It is unknown to what extent vascular experimental procedures do affect the innate immune system. Still, this is relevant for the extrapolation of research results since many inflammation based readout parameters considered in these animal models, could be directly accelerated or aggravated by the experimental procedure. The experimental procedure could elicit an unwanted side effect that limits the utilisation of the experimental outcome.

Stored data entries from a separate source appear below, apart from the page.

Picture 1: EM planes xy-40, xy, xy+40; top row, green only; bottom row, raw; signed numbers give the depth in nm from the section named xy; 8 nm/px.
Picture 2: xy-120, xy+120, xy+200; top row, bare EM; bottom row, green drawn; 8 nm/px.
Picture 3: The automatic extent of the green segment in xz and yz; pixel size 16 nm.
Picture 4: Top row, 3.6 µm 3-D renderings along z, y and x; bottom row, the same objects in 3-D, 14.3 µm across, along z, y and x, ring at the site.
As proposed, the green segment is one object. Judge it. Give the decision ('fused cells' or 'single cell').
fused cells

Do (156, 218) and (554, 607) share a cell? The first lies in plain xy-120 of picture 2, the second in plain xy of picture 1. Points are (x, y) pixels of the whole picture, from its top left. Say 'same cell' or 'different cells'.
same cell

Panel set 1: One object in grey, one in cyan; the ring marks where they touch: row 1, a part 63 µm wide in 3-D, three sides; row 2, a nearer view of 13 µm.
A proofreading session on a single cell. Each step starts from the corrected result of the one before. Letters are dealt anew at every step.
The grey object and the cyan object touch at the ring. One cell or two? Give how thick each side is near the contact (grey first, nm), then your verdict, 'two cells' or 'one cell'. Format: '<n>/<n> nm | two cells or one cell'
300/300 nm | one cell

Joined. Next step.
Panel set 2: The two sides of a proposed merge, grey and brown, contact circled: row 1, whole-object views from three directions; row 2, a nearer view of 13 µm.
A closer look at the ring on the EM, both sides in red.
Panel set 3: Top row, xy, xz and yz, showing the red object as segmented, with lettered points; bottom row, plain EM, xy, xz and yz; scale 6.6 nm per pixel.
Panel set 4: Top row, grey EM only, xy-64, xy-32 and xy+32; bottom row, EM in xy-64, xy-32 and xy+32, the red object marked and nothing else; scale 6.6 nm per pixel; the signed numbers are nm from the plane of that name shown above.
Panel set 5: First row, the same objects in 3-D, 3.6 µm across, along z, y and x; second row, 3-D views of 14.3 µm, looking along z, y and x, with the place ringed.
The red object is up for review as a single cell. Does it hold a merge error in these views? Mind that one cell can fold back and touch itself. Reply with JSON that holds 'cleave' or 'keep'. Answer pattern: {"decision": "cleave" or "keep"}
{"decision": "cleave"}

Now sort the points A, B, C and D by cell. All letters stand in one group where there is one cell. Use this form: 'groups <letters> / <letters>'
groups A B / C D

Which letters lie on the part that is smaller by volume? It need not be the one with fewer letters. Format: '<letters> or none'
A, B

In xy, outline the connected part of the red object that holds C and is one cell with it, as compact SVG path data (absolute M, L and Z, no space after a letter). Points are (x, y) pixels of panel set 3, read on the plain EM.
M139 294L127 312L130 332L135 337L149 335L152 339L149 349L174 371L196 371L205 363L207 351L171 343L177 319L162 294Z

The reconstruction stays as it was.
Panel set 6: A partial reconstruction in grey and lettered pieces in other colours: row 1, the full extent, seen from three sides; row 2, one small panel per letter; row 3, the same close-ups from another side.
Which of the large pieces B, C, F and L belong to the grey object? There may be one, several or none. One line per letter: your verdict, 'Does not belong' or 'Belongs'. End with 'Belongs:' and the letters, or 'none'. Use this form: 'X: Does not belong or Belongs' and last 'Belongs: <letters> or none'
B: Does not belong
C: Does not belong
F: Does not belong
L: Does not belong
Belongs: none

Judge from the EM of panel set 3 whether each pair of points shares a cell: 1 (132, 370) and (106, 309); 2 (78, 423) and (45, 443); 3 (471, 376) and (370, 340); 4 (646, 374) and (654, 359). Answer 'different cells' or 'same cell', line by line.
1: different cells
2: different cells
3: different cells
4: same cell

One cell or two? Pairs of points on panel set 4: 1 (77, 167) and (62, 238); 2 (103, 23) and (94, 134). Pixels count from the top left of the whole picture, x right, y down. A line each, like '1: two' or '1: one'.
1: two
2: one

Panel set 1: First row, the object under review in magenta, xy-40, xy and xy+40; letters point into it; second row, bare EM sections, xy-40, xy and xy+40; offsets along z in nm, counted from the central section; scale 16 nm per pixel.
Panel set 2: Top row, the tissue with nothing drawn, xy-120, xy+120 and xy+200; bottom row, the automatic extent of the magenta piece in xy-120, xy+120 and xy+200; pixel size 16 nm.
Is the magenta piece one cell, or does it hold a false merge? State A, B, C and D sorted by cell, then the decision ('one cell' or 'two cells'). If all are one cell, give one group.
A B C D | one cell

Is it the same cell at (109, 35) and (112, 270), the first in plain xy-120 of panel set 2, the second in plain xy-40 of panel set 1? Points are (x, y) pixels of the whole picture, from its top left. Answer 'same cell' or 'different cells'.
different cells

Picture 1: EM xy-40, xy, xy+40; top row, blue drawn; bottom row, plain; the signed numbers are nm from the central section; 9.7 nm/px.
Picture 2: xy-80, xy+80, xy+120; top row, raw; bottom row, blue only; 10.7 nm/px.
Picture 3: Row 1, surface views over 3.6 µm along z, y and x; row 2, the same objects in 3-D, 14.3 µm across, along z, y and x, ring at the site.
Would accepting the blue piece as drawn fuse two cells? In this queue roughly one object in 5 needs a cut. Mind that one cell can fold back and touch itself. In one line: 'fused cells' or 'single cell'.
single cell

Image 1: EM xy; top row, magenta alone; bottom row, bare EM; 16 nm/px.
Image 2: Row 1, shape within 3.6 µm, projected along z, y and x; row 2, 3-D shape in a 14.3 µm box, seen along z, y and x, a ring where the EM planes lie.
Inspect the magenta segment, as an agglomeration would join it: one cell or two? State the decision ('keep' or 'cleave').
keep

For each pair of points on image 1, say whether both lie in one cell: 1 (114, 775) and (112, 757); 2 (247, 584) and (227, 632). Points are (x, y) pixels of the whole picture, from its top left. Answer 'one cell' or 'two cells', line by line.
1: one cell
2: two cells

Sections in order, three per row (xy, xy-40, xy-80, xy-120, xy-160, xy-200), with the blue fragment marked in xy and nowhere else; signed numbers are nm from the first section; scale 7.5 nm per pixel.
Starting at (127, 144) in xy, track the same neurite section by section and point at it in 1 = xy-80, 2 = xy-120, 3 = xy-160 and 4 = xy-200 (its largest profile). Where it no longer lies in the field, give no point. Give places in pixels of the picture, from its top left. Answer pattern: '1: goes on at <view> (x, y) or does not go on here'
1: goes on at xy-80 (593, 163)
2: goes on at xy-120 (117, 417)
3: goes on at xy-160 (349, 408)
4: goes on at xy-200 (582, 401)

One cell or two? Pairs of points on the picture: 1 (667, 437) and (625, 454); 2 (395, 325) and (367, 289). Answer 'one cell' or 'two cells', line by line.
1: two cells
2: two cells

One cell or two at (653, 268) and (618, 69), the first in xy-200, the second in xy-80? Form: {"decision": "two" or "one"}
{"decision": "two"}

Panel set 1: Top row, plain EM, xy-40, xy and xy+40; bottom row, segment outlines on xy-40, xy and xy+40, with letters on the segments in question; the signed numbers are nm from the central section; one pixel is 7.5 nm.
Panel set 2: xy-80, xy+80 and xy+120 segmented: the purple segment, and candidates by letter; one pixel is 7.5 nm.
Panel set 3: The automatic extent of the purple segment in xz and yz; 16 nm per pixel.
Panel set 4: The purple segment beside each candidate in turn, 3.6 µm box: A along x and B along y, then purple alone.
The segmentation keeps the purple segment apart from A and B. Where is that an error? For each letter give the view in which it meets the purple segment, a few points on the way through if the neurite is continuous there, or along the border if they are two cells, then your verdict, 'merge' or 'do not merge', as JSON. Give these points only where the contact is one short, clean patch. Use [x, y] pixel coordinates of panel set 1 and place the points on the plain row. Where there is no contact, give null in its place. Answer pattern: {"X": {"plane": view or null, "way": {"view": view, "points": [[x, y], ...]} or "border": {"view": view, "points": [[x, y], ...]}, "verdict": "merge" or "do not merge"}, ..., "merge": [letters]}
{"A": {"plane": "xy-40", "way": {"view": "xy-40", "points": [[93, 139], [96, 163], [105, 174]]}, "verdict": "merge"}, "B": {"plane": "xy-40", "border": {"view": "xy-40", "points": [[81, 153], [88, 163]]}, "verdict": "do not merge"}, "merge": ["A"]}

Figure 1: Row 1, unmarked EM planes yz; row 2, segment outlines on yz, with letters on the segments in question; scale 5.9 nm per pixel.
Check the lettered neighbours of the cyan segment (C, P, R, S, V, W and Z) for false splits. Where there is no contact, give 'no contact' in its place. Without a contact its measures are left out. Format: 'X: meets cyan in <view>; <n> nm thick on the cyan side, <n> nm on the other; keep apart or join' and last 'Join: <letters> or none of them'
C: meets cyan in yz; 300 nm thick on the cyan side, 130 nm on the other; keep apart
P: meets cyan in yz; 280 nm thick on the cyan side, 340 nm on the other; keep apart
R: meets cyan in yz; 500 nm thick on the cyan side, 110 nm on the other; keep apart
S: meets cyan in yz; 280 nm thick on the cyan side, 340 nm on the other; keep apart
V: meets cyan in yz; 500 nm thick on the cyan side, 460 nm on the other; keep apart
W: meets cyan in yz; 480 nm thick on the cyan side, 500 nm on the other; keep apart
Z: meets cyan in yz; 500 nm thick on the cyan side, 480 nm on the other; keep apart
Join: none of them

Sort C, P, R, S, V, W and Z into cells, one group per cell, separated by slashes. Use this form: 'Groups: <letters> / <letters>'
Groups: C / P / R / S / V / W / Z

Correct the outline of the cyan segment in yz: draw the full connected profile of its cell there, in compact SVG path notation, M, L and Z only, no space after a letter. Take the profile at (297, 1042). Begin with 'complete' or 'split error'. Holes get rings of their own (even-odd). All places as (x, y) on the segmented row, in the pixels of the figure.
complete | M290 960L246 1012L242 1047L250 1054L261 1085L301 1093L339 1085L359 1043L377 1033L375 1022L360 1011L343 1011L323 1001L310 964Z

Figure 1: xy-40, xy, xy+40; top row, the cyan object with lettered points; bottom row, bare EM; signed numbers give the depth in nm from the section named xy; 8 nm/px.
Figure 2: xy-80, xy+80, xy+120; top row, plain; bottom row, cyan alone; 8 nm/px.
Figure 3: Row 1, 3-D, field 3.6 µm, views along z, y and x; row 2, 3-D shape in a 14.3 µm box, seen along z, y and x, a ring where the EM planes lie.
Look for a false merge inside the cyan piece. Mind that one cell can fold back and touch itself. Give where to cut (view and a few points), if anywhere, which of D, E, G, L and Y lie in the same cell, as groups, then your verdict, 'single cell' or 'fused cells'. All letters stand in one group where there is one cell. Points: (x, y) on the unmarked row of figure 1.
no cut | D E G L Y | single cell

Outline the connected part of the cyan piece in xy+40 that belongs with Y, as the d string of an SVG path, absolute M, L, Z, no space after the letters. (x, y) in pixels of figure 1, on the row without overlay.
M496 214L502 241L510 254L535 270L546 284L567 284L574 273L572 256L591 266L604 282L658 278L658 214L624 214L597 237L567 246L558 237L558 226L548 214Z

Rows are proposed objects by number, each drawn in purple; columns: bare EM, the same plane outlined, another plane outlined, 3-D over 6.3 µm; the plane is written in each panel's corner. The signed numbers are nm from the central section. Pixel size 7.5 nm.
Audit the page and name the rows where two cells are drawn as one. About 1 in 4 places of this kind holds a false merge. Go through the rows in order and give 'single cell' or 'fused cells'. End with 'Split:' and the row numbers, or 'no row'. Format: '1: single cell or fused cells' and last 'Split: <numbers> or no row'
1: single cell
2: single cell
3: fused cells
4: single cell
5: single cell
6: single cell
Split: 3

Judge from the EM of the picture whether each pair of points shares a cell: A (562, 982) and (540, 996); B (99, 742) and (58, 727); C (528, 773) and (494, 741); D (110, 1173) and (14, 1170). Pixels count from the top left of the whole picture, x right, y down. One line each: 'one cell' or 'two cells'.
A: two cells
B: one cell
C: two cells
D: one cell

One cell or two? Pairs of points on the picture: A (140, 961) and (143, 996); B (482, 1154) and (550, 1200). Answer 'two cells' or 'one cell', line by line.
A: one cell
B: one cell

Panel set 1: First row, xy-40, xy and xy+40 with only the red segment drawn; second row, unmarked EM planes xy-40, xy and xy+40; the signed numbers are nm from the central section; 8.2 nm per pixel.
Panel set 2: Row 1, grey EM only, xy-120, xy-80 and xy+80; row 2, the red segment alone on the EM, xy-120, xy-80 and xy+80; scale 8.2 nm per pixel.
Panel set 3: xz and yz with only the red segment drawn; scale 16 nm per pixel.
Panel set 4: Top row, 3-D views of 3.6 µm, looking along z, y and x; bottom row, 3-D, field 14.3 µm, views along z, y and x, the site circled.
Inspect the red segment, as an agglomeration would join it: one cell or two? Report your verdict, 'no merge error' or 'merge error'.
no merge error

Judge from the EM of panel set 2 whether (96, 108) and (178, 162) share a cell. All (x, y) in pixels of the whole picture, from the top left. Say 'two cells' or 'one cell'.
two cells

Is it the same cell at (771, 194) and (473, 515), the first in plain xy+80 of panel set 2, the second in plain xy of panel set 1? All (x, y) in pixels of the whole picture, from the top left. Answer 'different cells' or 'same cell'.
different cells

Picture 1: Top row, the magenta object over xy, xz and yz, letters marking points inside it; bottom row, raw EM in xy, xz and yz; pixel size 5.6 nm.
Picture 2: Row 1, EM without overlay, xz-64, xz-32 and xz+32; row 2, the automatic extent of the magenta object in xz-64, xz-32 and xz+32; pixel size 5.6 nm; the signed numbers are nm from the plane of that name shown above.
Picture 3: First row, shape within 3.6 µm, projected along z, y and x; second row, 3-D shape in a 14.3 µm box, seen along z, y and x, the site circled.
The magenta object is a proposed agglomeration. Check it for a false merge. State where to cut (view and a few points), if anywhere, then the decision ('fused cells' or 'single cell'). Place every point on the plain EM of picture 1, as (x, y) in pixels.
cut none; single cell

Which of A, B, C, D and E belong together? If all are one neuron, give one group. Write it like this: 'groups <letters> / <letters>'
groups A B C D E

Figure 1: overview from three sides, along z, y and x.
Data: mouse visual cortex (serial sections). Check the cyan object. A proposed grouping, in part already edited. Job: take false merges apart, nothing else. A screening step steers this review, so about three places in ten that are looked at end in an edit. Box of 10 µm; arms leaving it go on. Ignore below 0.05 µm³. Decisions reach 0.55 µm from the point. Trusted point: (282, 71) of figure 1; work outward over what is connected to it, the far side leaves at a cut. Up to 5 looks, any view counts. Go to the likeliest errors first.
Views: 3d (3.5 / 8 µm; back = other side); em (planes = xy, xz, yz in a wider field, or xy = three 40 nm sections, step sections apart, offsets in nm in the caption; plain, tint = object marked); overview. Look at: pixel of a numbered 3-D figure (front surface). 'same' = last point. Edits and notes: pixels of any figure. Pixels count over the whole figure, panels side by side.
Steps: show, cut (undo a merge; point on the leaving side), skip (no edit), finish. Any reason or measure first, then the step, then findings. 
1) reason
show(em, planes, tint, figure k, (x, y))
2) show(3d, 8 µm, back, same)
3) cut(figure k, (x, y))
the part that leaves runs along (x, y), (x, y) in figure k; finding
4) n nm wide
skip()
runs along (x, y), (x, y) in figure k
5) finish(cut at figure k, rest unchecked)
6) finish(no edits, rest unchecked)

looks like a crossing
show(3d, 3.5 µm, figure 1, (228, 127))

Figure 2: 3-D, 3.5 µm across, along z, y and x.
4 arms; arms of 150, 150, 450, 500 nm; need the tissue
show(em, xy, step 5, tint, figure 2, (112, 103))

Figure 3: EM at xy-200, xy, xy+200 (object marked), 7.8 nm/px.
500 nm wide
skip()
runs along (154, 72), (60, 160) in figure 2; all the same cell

Blood sampling is a routinely performed procedure in animal research. The quality of the sampling varies per method. The experience of the technician is undoubtedly essential for small variance [5] and sampling methods come with different (dis-) advantages. In that respect, haemolysis, differences in packed cell volume, in white blood cell count, haemoglobin and corticosterone levels have been reported [6,7]. In rodent models tail tip clipping is regularly applied. This method yields a mixed arterial and venous sample of variable quality. In this method the blood is often contaminated with tissue products while “milking” the tail causes additional damage to the tissue [8]. The method with least contamination, however, is the method of cardiac puncture producing a left ventricular blood sample. This method is advised to be used only once, in a terminal procedure.

In the current study we investigated to what extent vascular damage, among which induced by routinely executed vascular interventions, could influence the acute inflammatory responsiveness of circulating white blood cells.

In the rat model we studied inflammatory responsiveness upon arterial damage with a special attention to blood sampling. Tail tip clipping and intra cardiacsampling are used as means for blood collection.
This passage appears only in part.